Dans le même esprit, la taxe de 3% qui touche provisoirement les revenus au-delà de 500.000 euros annuels est dérisoire. La « passe en retrait » d’une quinzaine de dirigeants réclamant de payer davantage d’impôts est un travestissement qui ne masque pas l’indigence de cette mesure : c’est une taxe à 60 % qu’il faut prélever sur les revenus dépassant le million d’euros, à travers une nouvelle tranche d’imposition pérenne.
Plus que la recherche d’un désendettement rapide, seul le souci électoraliste de ne pas défavoriser des clientèles a présidé aux choix présentés par le Premier Ministre.
Aucune perspective de croissance
Par ailleurs, la nécessité d’inscrire la lutte contre les déficits dans une politique de croissance durable n’a pas été prise en compte. Pour cela, les mesures annoncées auraient dû s’accompagner, comme le réclament les organisations syndicales, de dispositifs sociaux pour venir en aide immédiatement à ceux qui souffrent et pour enclencher le plus vite possible un cercle vertueux de création de richesses.
Comme le réclame la CFDT, la création d’un fonds de type FISO semblable à celui mis en place en 2009 serait un moyen de financer les ménages les plus pauvres, le recours au chômage partiel et des dispositifs de formation alternatifs au licenciement. Le soutien à l’emploi des jeunes et des seniors permettrait également de prévenir le chômage de longue durée, dont on sait qu’il produit des dégâts à long terme parce que le retour de la croissance est impuissant à le juguler.
Enfin, la remise en cause de l’objectif de départ d’un fonctionnaire sur deux est indispensable. La façon dont il a été mis en œuvre n’a pas produit les effets attendus et l’éducation et la santé sont des domaines essentiels à soutenir pour le développement d’une croissance de long terme.

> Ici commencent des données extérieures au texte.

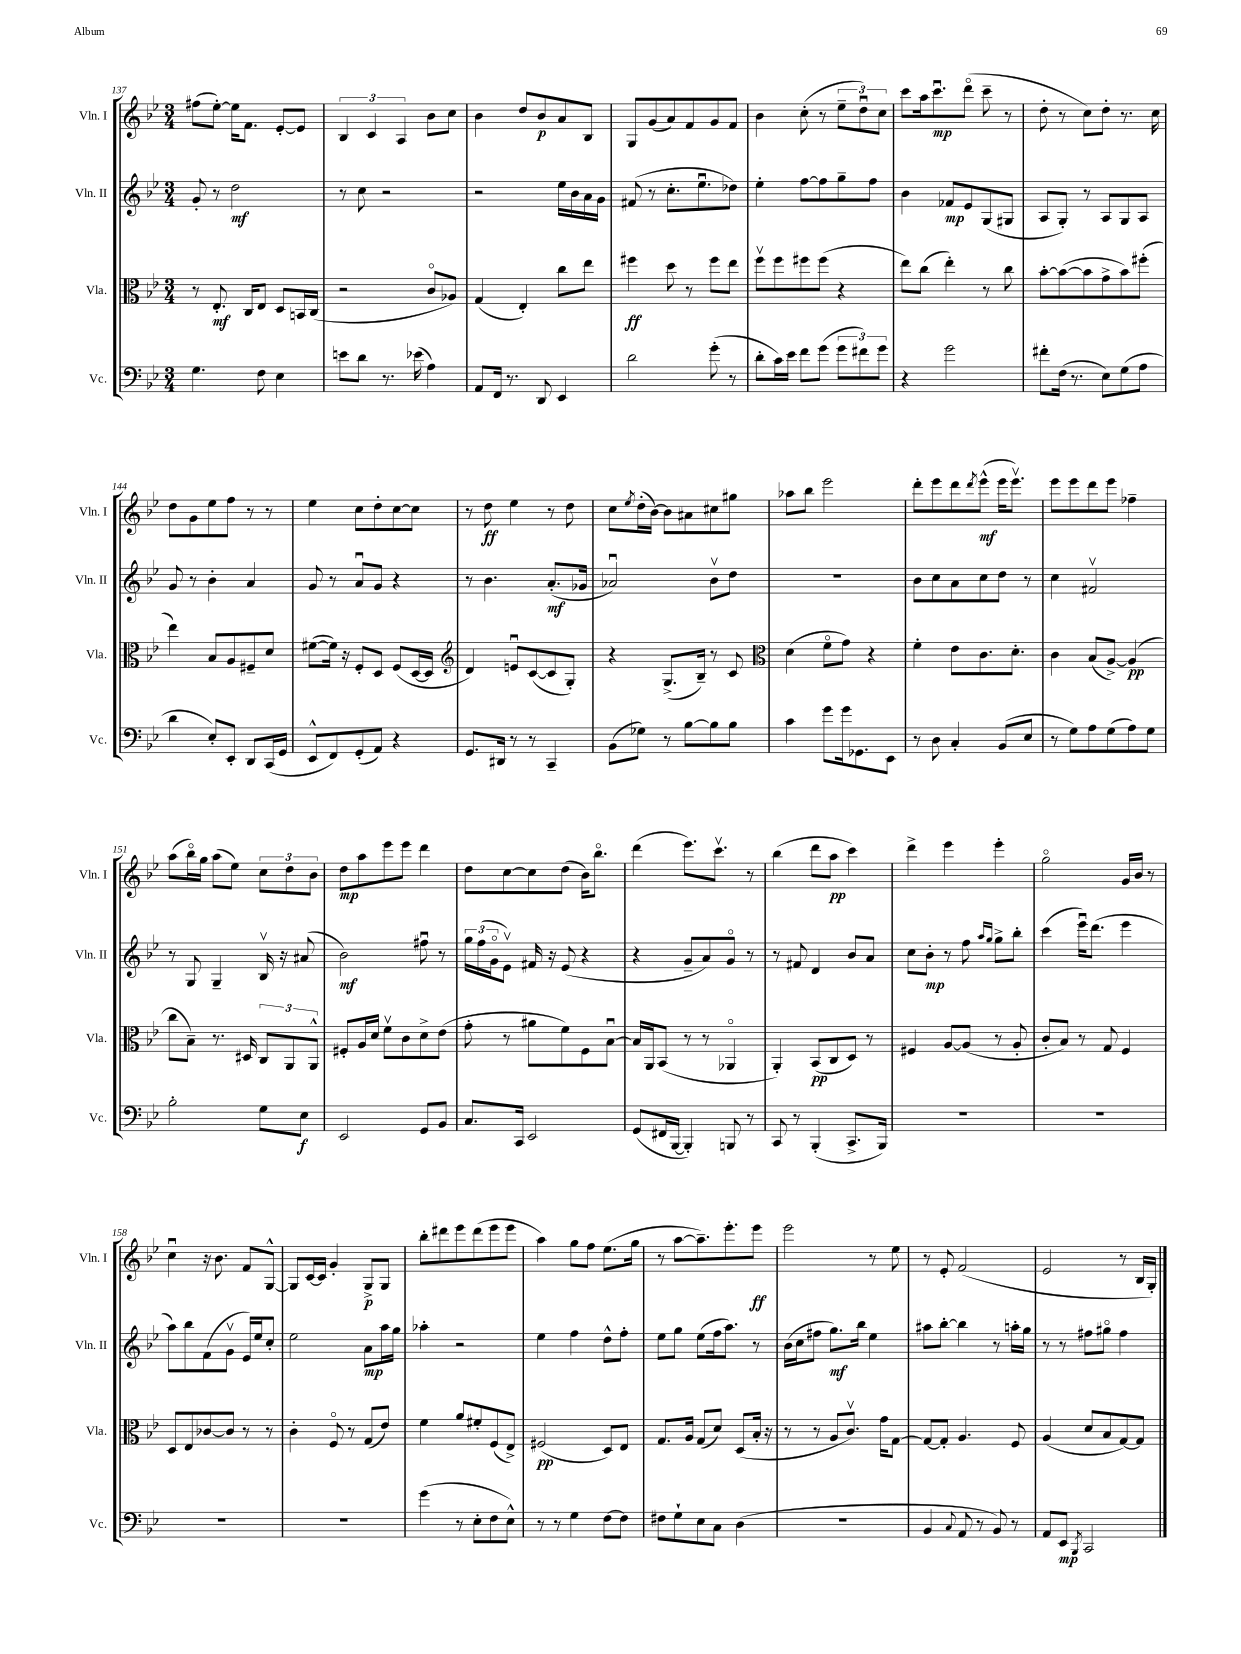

**kern	**kern	**kern	**kern
*staff4	*staff3	*staff2	*staff1
*clefF4	*clefC3	*clefG2	*clefG2
*k[b-e-]	*k[b-e-]	*k[b-e-]	*k[b-e-]
*M3/4	*M3/4	*M3/4	*M3/4
4.G	8r	8g'	(8ff#
.	8.E-'	8r	[8ee-')
.	.	2dd	16ee-]
.	16C	.	8.f
8F	8E-	.	.
4E-	8D	.	[8e-'
.	16BB	.	8e-]
.	(16C	.	.
=	=	=	=
8e	2r	8r	6B-
8d	.	8cc	.
.	.	.	6c
8.r	.	2r	.
.	.	.	6A
(16e-	.	.	.
4A)	8co	.	8b-
.	8A-)	.	8cc
=	=	=	=
8AA	(4G	2r	4b-
16FF	.	.	.
8.r	.	.	.
.	4E-')	.	8dd
8DD	.	.	8b-
4EE-	8cc	16ee-	8a
.	.	16b-	.
.	8ee-	16a	8B-
.	.	16g	.
=	=	=	=
2d	4ff#	(8f#	8G
.	.	8r	(8g
.	8dd	8.cc'	8a)
.	8r	.	8f
.	.	8.ee-u	.
(8g'	8ff#	.	8g
8r	8ee-	8dd-)	8f
=	=	=	=
8d'	8ffv	4ee-'	4b-
16c)	8ff	.	.
16e-	.	.	.
8f	8ff#	[8ff	(8cc'
(8g	(8ff#	8ff]	8r
12g	4r	8gg~	12ee-~
12f#)	.	.	12ddu)
.	.	8ff	.
12g	.	.	12cc
=	=	=	=
4r	8ee-)	4b-	8ccc
.	(8cc	.	16aa
.	.	.	8.cccu
2g	4ee-')	8f-	.
.	.	8e-	(8dddo
.	8r	(8G	8ccc~
.	8cc	8G#	8r
=	=	=	=
8f#'	[8b-'	8A	8dd'
(16F	(8b-_	8G')	8r
8.r	.	.	.
.	8b-]	8r	8cc)
8E-)	8g^	8A	8dd'
(8G	8b-)	8G	8.r
8A	(8ff#'	8A	.
.	.	.	16cc
=	=	=	=
4d	4ee-)	8g	8dd
.	.	8r	8g
8E-')	8B-	4b-'	8ee-
8EE-'	8A	.	8ff
8DD	8F#~	4a	8r
(16CC	8d	.	8r
16GG	.	.	.
=	=	=	=
8EE-^^	([8f#	8g	4ee-
8FF)	16f#])	8r	.
.	16r	.	.
(8GG'	8F'	8au	8cc
8AA)	8D	8g	8dd'
4r	(8F	4r	[8cc
.	[16D	.	8cc]
.	16D]	.	.
=	=	=	=
*	*clefG2	*	*
8.GG	4d)	8r	8r
.	.	4.b-	8dd
16DD#	.	.	.
8r	8eu	.	4ee-
8r	([8c	.	.
4CC~	8c]	(8.a'	8r
.	8G')	.	8dd
.	.	16g-	.
=	=	=	=
(8BB-	4r	2a-u)	8cc
.	.	.	8qee-
8G-)	.	.	(16dd'
.	.	.	[16b-)
8r	(8.G^	.	8b-]
[8B-	.	.	8a#
.	16B-~)	.	.
8B-]	8r	8b-v	8cc#
8B-	8c	8dd	8gg#
=	=	=	=
*	*clefC3	*	*
4c	(4d	2.r	8aa-
.	.	.	8bb-
8g	8fo	.	2eee-
16g	8g)	.	.
8.GG-	.	.	.
.	4r	.	.
8EE-	.	.	.
=	=	=	=
8r	4f'	8b-	8ddd'
8D	.	8cc	8eee-
4C'	8e-	8a	8ddd
.	.	.	8qddd
.	8.c	8cc	(8eee-^^
(8BB-	.	8dd	16eee-
.	8.d'	.	8.eee-v)
8E-	.	8r	.
=	=	=	=
8r	4c	4cc	8eee-
8G)	.	.	8eee-
8A	(8B-	2f#v	8ddd
(8G	[8A^)	.	8eee-
8A)	(4A]	.	4ff-~
8G	.	.	.
=	=	=	=
2B-'	8cc	8r	(8aa
.	8B-~)	8G	16bb-o)
.	.	.	16gg
.	8.r	4G~	(8aa
.	.	.	8ee-)
.	16D#	.	.
8G	12C	16B-v	12cc
.	.	16r	.
.	12AA	.	12dd
8E-	.	(8a#	.
.	12AA^^	.	12b-
=	=	=	=
2EE-	8F#'	2b-)	8dd
.	16A	.	8aa
.	16d	.	.
.	8fv	.	8eee-
.	8c	.	8eee-
8GG	8d^	8ff#u	4ddd
8BB-	(8e-	8r	.
=	=	=	=
8.C	8g'	24gg	8dd
.	.	(24ff	.
.	.	24go	.
.	8r	8e-v)	[8cc
16CC	.	.	.
2EE-	8a#	16f#	8cc]
.	.	16r	.
.	8f)	(8e-	(8dd
.	8F	4r	16b-)
.	.	.	8.bb-o
.	[8B-u	.	.
=	=	=	=
(8GG	16B-]	4r	(4ddd
.	16AA	.	.
16FF#	(8BB-	.	.
[16BBB-	.	.	.
4BBB-'])	8r	8g~	8.eee-)
.	8r	8a)	.
.	.	.	8.cccv
8BBB	4AA-o	8go	.
8r	.	8r	8r
=	=	=	=
8CC	4AA')	8r	(4bb-
8r	.	8f#	.
(4BBB-'	(8BB-	4d	8ddd
.	8C	.	8aa
8.CC^	8D)	8b-	4ccc)
.	8r	8a	.
16BBB-)	.	.	.
=	=	=	=
2.r	4F#	8cc	4ddd^
.	.	8b-'	.
.	[8A	8r	4eee-
.	(8A]	8ff	.
.	.	16qqaa	.
.	.	16qqgg	.
.	8r	8gg^	4eee-'
.	8A'	8bb-'	.
=	=	=	=
2.r	8c'	(4ccc	2ggo
.	8B-)	.	.
.	8r	16eee-u)	.
.	.	(8.ddd	.
.	8G	.	.
.	4F	4eee-	16g
.	.	.	16b-
.	.	.	8r
=	=	=	=
2.r	8D	8aa)	4ccu
.	8E-	8bb-	.
.	[8c-	(8f	16r
.	.	.	8.b-
.	8c-]	8gv	.
.	8r	16e-)	8f
.	.	16ee-	.
.	8r	8cc'	[8G^^
=	=	=	=
2.r	4c'	2ee-	8G]
.	.	.	[16c
.	.	.	16c]
.	8Fo	.	4g'
.	8r	.	.
.	(8G	8a	8G^
.	8e-)	16aa	8G
.	.	16gg	.
=	=	=	=
(4g	4f	4aa-'	8bb-'
.	.	.	8ddd#
8r	8a	2r	8eee-
8E-'	8f#'	.	(8ddd#
8F	(8F	.	8eee-
8E-^^)	8E-^)	.	8eee-
=	=	=	=
8r	(2F#	4ee-	4aa)
8r	.	.	.
4G	.	4ff	8gg
.	.	.	8ff
[8F	8D)	8dd^^	(8.ee-
8F]	8E-	8ff'	.
.	.	.	16gg
=	=	=	=
8F#	8.G	8ee-	8r
8G`	.	8gg	[8aa
.	16A	.	.
8E-	(8G	(8ee-	8.aa~])
8C	8d)	16ff	.
.	.	8.aa)	8.eee-'
(4D	(8D	.	.
.	16B-'	8r	8eee-
.	16r	.	.
=	=	=	=
2.r	8r	(16b-	2eee-
.	.	16cc	.
.	8r	8ff#	.
.	8A	8.gg)	.
.	8.cv)	.	.
.	.	16bb-	.
.	.	4ee-	8r
.	16g	.	.
.	[8G	.	8ee-
=	=	=	=
4BB-	8G_	8aa#	8r
.	8G']	[8bb-'	8e-'
8qqC	.	.	.
8AA	4.A	4bb-]	(2f
8r	.	.	.
8BB-)	.	8r	.
8r	8F	16aa'	.
.	.	16gg	.
=	=	=	=
8AA	(4A	8r	2e-
8EE-	.	8r	.
8qBBB-	.	.	.
2CC	8d	8ff#	.
.	8B-	8gg#o	.
.	[8G)	4ff#	8r
.	8G]	.	16B-
.	.	.	16G')
==	==	==	==
*-	*-	*-	*-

Une autre politique est possible
Oui, une autre politique est possible : celle que propose François Hollande. Elle tient en trois points principaux : d’abord, une réforme fiscale immédiate qui fournisse les ressources nécessaires pour équilibrer les comptes publics sans menacer la cohésion sociale ; ensuite une politique de croissance d’un nouveau type fondée sur le développement de filières d’activités écologiques, l’investissement dans l’éducation et la santé publique ; enfin, une priorité à l’emploi des jeunes et des seniors à travers le contrat de génération. Seule cette perspective permet de justifier les mesures nécessaires au désendettement de notre pays et à la remise en état de nos finances publiques.
L’intersyndicale CFDT, CGT, FSU, Solidaires et UNSA fait aujourd’hui pression sur le gouvernement pour une meilleure prise en compte des dégâts sociaux de la crise et de sa politique. C’est en articulation avec le mouvement syndical que nous réfléchissons aux mesures à prendre pour relancer l’emploi et la croissance. Tel est l’esprit de la rencontre qui se tiendra le 19 septembre prochain à Saint Ouen entre François Hollande et plusieurs centaines de syndicalistes.